● PASSAGE PROVIDED
# # # # # # #
Course Description

We will examine a variety of issues concerning Frege's Problem and anaphora in language and thought. Discussion will include, but is intended not to presuppose familiarity with:
  1. dynamic treatments of donkey anaphora  
  2. work by "direct reference" theorists especially in the late 1980s and 1990s  
  3. Kit Fine's "Semantic Relationalism"
  4. "mental file folder" models of cognitive equivalence
  5. techniques from functional programming of the sort surveyed at lambda.jimpryor.net

Meetings and Preparation

The seminar meets on Mondays at 5 PM in the NYU Philosophy Department (5 Washington Place), on the 3rd floor. The first meeting is on Sept 10. There will be no meeting on Sept 17, we will make this up either on Oct 15 (when the University otherwise has a holiday), or on December 17 (after classes have stopped). We'll generally meet for 2--2.5 hours, but when there is sufficient interest and energy we can carry on discussion later at a cafe or bar.

The seminar itself will aim to minimize the amount of programming one needs to master---we will talk in general terms about some programming techniques, rather than try to train you in their use. But those interested in learning more about the techniques are encouraged to work through the material at lambda.jimpryor.net, which I will be rewriting and expanding concurrently with this seminar. If there is interest we can have auxiliary sessions to help students work through difficult parts of that.

I don't expect course participants to have the same backgrounds. Minimal expectations are: this should not be your first exposure to formal semantics. So you should, for example, know how to read and write a model for first-order predicate logic and modal logic. It's desirable but not strictly necessary that you be familiar with Heim and Kratzer, generalized quantifiers, "donkey sentences," and dynamic semantics.

The first meeting or three will walk through my own understanding and approach to the issues. Afterwards, we will work through different clusters of influential work in philosophy and linguistics. For some participants, this will be a way to learn about those background discussions. For all of us, it will be a way to explore where the approach I'm advocating extends or diverges from proposals others have made.


Announcements

12/8
So as we discussed in class, this coming week the university is having Monday schedule on both Monday and Wednesday, so that's when we'll meet. On Wednesday we may be meeting in the 2nd floor seminar room rather than the usual 3rd floor room.
Here is a list of recent papers I'm aware of, mostly by philosophers, addressing the issues we've been discussing. In most of the cases they do so by engaging with Kit's book. (There's a broader range of papers by linguists that are relevant to our concerns, but engage with the proposals we've been talking about less directly. I won't try to list or link to those here.) If you know of papers I've missed, please do bring them to my attention.

For next Monday and Wednesday, I propose we discuss the exchange with Soames. Read Soames' paper from the PPR forum, and Kit's reply, and also Soames' "Two versions of Millianism." Some of the criticisms Soames makes in this exchange also appear in his 1987 paper "Substitutivity," which we looked at earlier.
I also came across these manuscripts by grad students working on the issues:
11/13
So as we decided in class, the need for us to meet at 5:30 has past and it's most convenient for most participants to meet earlier; henceforth we will meet from 5-7 pm in the 3rd floor seminar room.
Up next week are chapters 1-2 of Kit Fine's book. Email me if you don't have access to a copy of this.
# # # # # # #
● RECORD EXTRACTS
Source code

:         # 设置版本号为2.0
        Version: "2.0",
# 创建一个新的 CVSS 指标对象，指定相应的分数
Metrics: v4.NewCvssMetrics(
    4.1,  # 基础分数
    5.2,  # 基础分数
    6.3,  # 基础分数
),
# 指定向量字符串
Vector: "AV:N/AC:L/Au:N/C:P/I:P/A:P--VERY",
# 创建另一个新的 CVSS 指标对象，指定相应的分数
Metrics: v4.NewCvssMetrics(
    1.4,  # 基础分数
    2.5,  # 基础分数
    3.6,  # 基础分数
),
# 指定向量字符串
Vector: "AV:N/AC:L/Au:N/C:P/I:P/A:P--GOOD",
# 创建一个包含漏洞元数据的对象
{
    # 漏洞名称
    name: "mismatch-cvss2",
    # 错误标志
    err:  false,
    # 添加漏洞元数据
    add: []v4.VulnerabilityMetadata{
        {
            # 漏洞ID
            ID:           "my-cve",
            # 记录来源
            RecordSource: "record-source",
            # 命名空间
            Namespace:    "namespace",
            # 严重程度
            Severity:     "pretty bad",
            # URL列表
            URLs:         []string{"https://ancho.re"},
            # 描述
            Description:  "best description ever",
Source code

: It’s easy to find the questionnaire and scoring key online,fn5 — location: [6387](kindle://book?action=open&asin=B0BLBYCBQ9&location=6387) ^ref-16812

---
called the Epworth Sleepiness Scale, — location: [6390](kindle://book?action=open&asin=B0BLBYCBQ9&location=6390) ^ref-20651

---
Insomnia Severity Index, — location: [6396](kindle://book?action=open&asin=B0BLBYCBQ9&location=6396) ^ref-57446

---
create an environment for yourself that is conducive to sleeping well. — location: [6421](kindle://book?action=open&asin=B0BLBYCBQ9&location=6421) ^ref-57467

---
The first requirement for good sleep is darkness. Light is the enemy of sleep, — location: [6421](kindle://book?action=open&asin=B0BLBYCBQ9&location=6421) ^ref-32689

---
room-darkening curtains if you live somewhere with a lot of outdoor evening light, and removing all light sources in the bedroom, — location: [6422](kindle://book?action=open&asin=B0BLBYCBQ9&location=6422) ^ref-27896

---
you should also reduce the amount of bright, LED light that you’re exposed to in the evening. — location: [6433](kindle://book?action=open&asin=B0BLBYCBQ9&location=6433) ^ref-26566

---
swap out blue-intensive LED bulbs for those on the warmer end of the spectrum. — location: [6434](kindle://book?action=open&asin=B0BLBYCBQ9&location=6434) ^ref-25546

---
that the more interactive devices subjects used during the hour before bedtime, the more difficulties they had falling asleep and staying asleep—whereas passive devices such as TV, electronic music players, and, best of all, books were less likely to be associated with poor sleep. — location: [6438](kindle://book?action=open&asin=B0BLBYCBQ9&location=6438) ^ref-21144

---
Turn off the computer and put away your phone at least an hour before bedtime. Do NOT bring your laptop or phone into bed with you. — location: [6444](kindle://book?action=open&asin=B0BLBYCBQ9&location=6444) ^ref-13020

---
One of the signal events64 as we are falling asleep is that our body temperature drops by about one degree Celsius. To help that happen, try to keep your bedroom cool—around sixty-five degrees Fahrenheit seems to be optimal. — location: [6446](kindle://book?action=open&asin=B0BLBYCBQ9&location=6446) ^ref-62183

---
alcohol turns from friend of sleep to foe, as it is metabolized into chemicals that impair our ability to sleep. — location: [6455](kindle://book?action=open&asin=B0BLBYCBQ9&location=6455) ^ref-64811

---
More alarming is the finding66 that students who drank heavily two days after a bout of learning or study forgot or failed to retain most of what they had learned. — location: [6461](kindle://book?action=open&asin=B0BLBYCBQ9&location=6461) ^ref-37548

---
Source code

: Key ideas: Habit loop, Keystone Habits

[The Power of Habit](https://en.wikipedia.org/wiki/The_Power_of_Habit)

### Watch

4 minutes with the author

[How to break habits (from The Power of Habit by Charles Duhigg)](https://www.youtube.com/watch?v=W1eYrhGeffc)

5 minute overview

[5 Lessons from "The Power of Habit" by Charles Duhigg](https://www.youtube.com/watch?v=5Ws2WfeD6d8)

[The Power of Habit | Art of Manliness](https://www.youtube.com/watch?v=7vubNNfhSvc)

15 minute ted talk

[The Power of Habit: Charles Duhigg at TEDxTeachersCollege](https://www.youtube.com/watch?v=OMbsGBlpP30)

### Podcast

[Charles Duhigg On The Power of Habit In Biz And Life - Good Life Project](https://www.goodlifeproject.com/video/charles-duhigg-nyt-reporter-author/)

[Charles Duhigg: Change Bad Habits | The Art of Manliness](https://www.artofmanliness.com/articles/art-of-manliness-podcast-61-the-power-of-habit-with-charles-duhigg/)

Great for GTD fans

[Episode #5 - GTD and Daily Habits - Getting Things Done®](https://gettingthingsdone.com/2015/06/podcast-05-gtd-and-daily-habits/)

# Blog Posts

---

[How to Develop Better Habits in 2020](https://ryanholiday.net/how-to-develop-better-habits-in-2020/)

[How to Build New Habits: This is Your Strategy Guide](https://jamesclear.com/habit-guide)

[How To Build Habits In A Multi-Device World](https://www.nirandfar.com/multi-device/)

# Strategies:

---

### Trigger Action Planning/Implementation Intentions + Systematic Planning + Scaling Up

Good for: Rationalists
# # # # # # #
● WHAT TO WORK ON
Resume the seminar page on Frege's Problem and anaphora, starting after its last sentence and keeping its voice and format.

● ANSWER SPACE
Some puzzle questions about the Richard material we discussed last week. Try to figure out reasonable answers without prompting from me; but if you want to discuss the questions or a candidate answer, I'll be glad to do so. (1) He says that "I believe that she is in danger" and "I believe that you are in danger," relative to a context where "you" and "she" have the same reference, have the same truth-conditions. Given the theory he develops by the end of the article, is he entitled to say, as well, that these claims have the same semantic content in that context? (2) He has a notion he calls "proto-properties" which are the result of partially converting a structured character into its corresponding structured content, in a given context, and replacing the nodes you didn't convert with variables, subject to certain rules about when you're allowed to re-use variables. So the structured character [that [likes this]] might give, in context c, the protoproperty [x [liking o]], where liking is the property expressed by the character likes in c, o is the referent of the character this in c, and x is the variable 'x'. But now, here's the problem: what if the context c is one in which this is demonstrating the variable 'x'? Wouldn't this proto-property then end up getting conflated with the supposed-to-be-different protoproperty [x [liking x]]? Would such a conflation be harmless? If not, how could it be avoided?
10/25
Friederike Moltmann has a useful paper summarizing the state of the debate between classical and dynamic treatments of donkey anaphora.
For our next meeting, we'll be discussing some or all of these, starting with the Richard article: These were all linked from this page a while ago, as suggested reading.
10/8
We will meet next Monday at the scheduled time, though NYU will generally be closed. It's possible there will be no doorman on duty, so those of you without a NYU Philosophy affiliation who plan to attend should be sure to arrive earlyish so that the rest of us can be sure to let you into the building. The readings for next week will be: Although they don't describe what they're doing in these terms, essentially what these papers propose is how to do semantics for languages with mutation-like phenomena in them. We will discuss: how these papers themselves describe their semantic proposals, why it's natural to think of what they're doing as giving a semantics for mutation-like phenomena, and what the semantics would look like if presented in terms of monads. This will help us get a better grip on monads. Further down the road, we can build on that to see how to give a semantics for hyper-evaluative expressions in terms of monads, too. (The details will be a bit different.) It may take us more than one week to get comfortable with the linked papers.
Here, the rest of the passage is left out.